Preheat the oven to 400˚. Place the squash on a large rimmed baking sheet, rub all over with the olive oil and sprinkle with 1/2 teaspoon salt. Roast cut-side down until tender, about 30 minutes.

Step 2

Meanwhile, melt 5 tablespoons butter with the maple syrup and rosemary in a small saucepan over low heat. Set aside until the squash is done.

Step 3

Turn the squash cut-side up and brush with 2 tablespoons of the maple butter; reserve the remaining maple butter for serving. Return the squash to the oven and roast until slightly caramelized and very tender, 5 to 10 minutes more.

Step 4

Meanwhile, cook the quinoa according to the package directions.

Step 5

Melt the remaining 2 tablespoons butter in a large cast-iron skillet over medium-low heat.
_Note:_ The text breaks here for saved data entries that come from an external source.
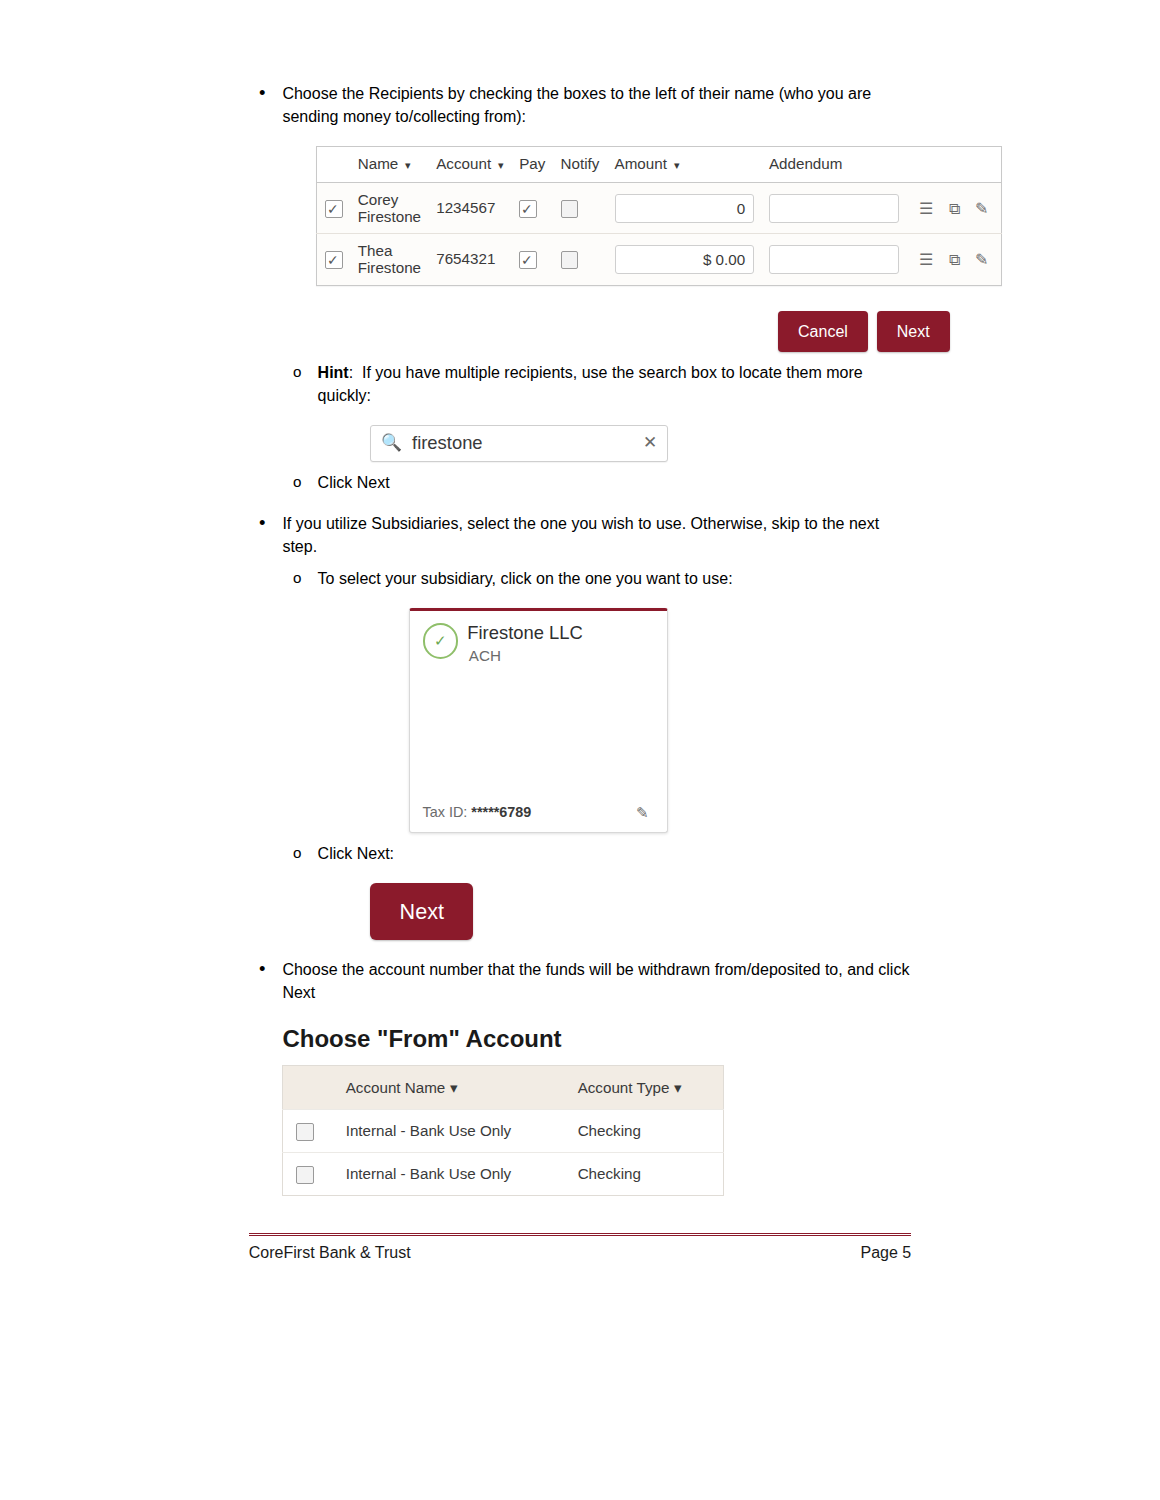Choose the Recipients by checking the boxes to the left of their name (who you are sending money to/collecting from):
| | Name ▾ | Account ▾ | Pay | Notify | Amount ▾ | Addendum | |
| --- | --- | --- | --- | --- | --- | --- | --- |
| | Corey Firestone | 1234567 | | | 0 | | ☰ ⧉ ✎ |
| | Thea Firestone | 7654321 | | | $ 0.00 | | ☰ ⧉ ✎ |
Cancel Next
Hint: If you have multiple recipients, use the search box to locate them more quickly:
🔍 firestone ✕
Click Next
If you utilize Subsidiaries, select the one you wish to use. Otherwise, skip to the next step.
To select your subsidiary, click on the one you want to use:
✓
Firestone LLC
ACH
Tax ID: *****6789 ✎
Click Next:
Next
Choose the account number that the funds will be withdrawn from/deposited to, and click Next
Choose "From" Account
| | Account Name ▾ | Account Type ▾ |
| --- | --- | --- |
| | Internal - Bank Use Only | Checking |
| | Internal - Bank Use Only | Checking |
CoreFirst Bank & Trust Page 5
Add the shallot and cook, stirring, until softened and golden, 8 to 10 minutes. Increase the heat to medium high; add the mushrooms and 1/2 teaspoon salt. Cook, stirring, until golden, 4 to 6 minutes. Remove from the heat.

Step 6

Combine the quinoa, parsley, parmesan, almonds, mushroom mixture and 1/2 teaspoon each salt and pepper in a large bowl and toss. Stuff into the squash halves and drizzle with the remaining maple butter.